REQUIEM POUR UN MASSACRE

Au détour d’un plan faussement anodin, Annie (Toni Collette) passe devant une des nombreuses maquettes qu’elle réalise et place dans des galeries d’art huppées. Celle qu’elle expose à l’entrée de sa maison représente justement le domicile familial. La bâtisse apparaît au sommet d’un monticule en apparence anarchique, où se mêlent fondations absurdes, excroissances architecturales et coulées de terre organique.
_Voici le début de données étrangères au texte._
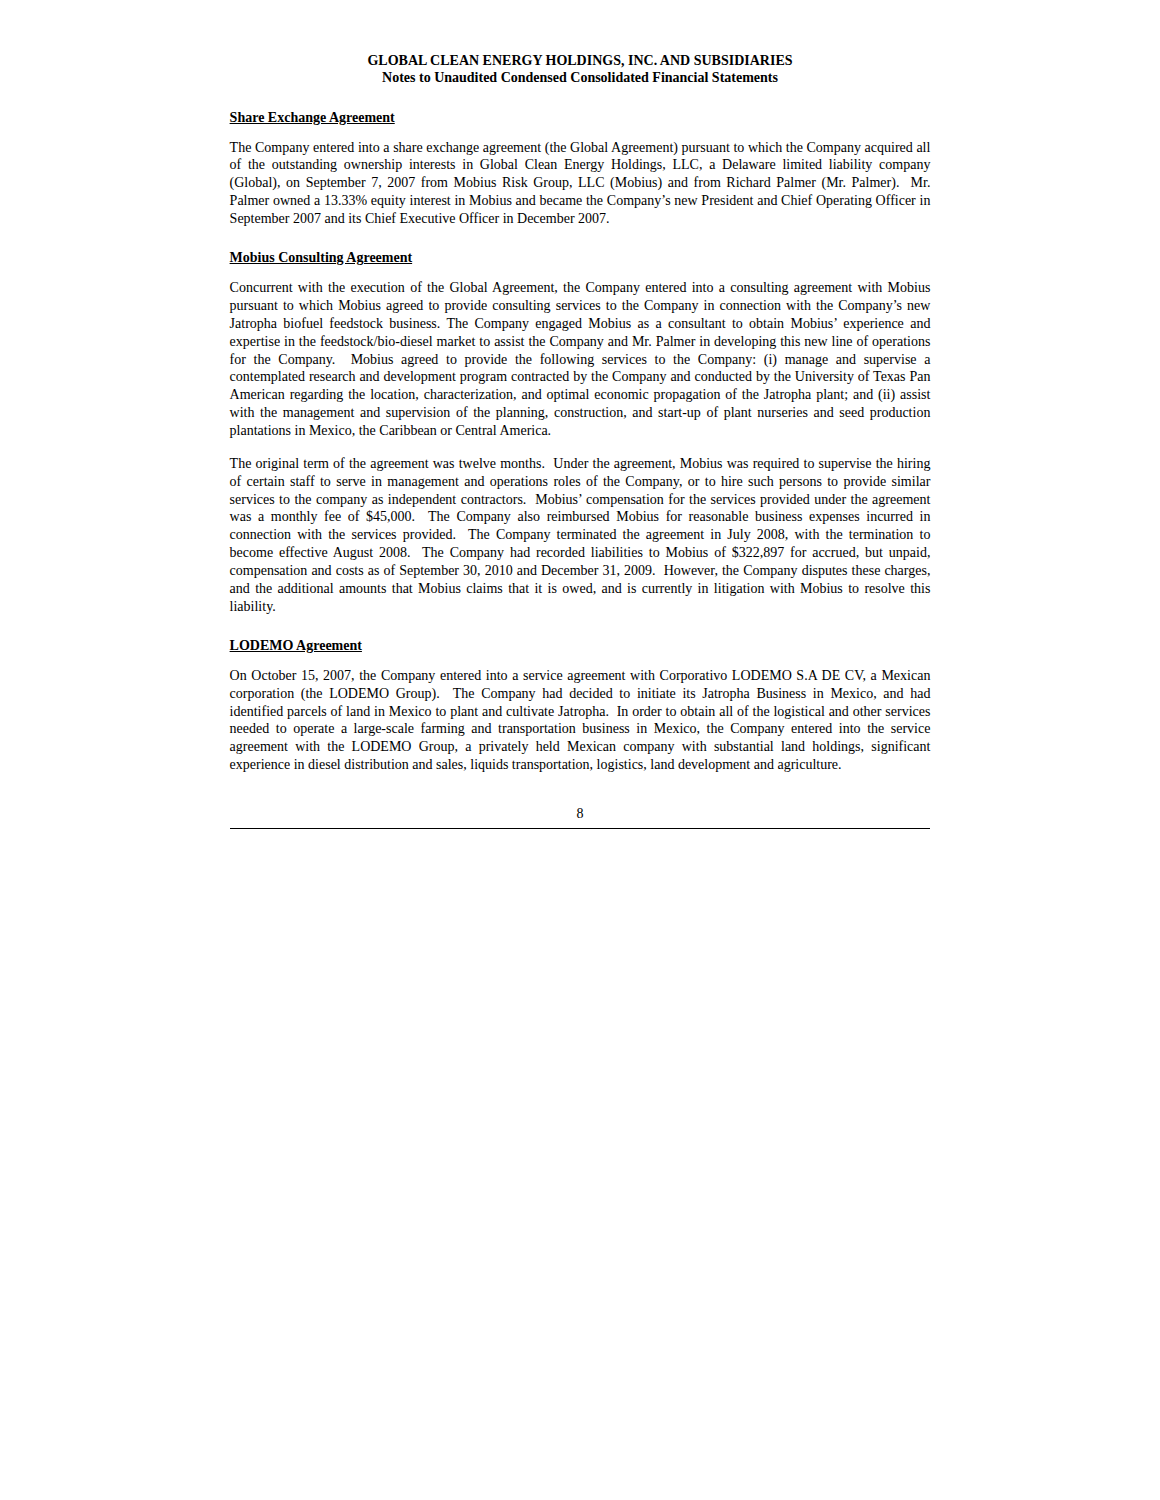GLOBAL CLEAN ENERGY HOLDINGS, INC. AND SUBSIDIARIES Notes to Unaudited Condensed Consolidated Financial Statements
Share Exchange Agreement
The Company entered into a share exchange agreement (the Global Agreement) pursuant to which the Company acquired all of the outstanding ownership interests in Global Clean Energy Holdings, LLC, a Delaware limited liability company (Global), on September 7, 2007 from Mobius Risk Group, LLC (Mobius) and from Richard Palmer (Mr. Palmer). Mr. Palmer owned a 13.33% equity interest in Mobius and became the Company’s new President and Chief Operating Officer in September 2007 and its Chief Executive Officer in December 2007.
Mobius Consulting Agreement
Concurrent with the execution of the Global Agreement, the Company entered into a consulting agreement with Mobius pursuant to which Mobius agreed to provide consulting services to the Company in connection with the Company’s new Jatropha biofuel feedstock business. The Company engaged Mobius as a consultant to obtain Mobius’ experience and expertise in the feedstock/bio-diesel market to assist the Company and Mr. Palmer in developing this new line of operations for the Company. Mobius agreed to provide the following services to the Company: (i) manage and supervise a contemplated research and development program contracted by the Company and conducted by the University of Texas Pan American regarding the location, characterization, and optimal economic propagation of the Jatropha plant; and (ii) assist with the management and supervision of the planning, construction, and start-up of plant nurseries and seed production plantations in Mexico, the Caribbean or Central America.
The original term of the agreement was twelve months. Under the agreement, Mobius was required to supervise the hiring of certain staff to serve in management and operations roles of the Company, or to hire such persons to provide similar services to the company as independent contractors. Mobius’ compensation for the services provided under the agreement was a monthly fee of $45,000. The Company also reimbursed Mobius for reasonable business expenses incurred in connection with the services provided. The Company terminated the agreement in July 2008, with the termination to become effective August 2008. The Company had recorded liabilities to Mobius of $322,897 for accrued, but unpaid, compensation and costs as of September 30, 2010 and December 31, 2009. However, the Company disputes these charges, and the additional amounts that Mobius claims that it is owed, and is currently in litigation with Mobius to resolve this liability.
LODEMO Agreement
On October 15, 2007, the Company entered into a service agreement with Corporativo LODEMO S.A DE CV, a Mexican corporation (the LODEMO Group). The Company had decided to initiate its Jatropha Business in Mexico, and had identified parcels of land in Mexico to plant and cultivate Jatropha. In order to obtain all of the logistical and other services needed to operate a large-scale farming and transportation business in Mexico, the Company entered into the service agreement with the LODEMO Group, a privately held Mexican company with substantial land holdings, significant experience in diesel distribution and sales, liquids transportation, logistics, land development and agriculture.
8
En une image remarquablement évocatrice, Ari Aster livre là le principe actif d’Hérédité et la source de la terreur qu’il distille dans l’esprit du spectateur.

 

photo, Toni ColletteArtiste maquettiste, Annie tente de rationaliser l'horreur qui s'abat sur elle via ses créations

 

Ellen, matriarche des Graham, succombe des suites d’une longue maladie. Alors que sa mort même est accueillie par chacun avec un mélange de soulagement et d’indifférence, ce qui unissait jusqu’alors la famille commence à se déliter pour précipiter chacun de ses membres dans un cauchemar éveillé. Voilà pour le point de départ du récit, lequel ne considère jamais la source de l’angoisse comme un élément extérieur, exogène, qui viendrait menacer une structure stable (en l’occurrence, une famille), mais bien comme le dernier stade d’une pourriture intérieure dont nous constatons ici l’aboutissement.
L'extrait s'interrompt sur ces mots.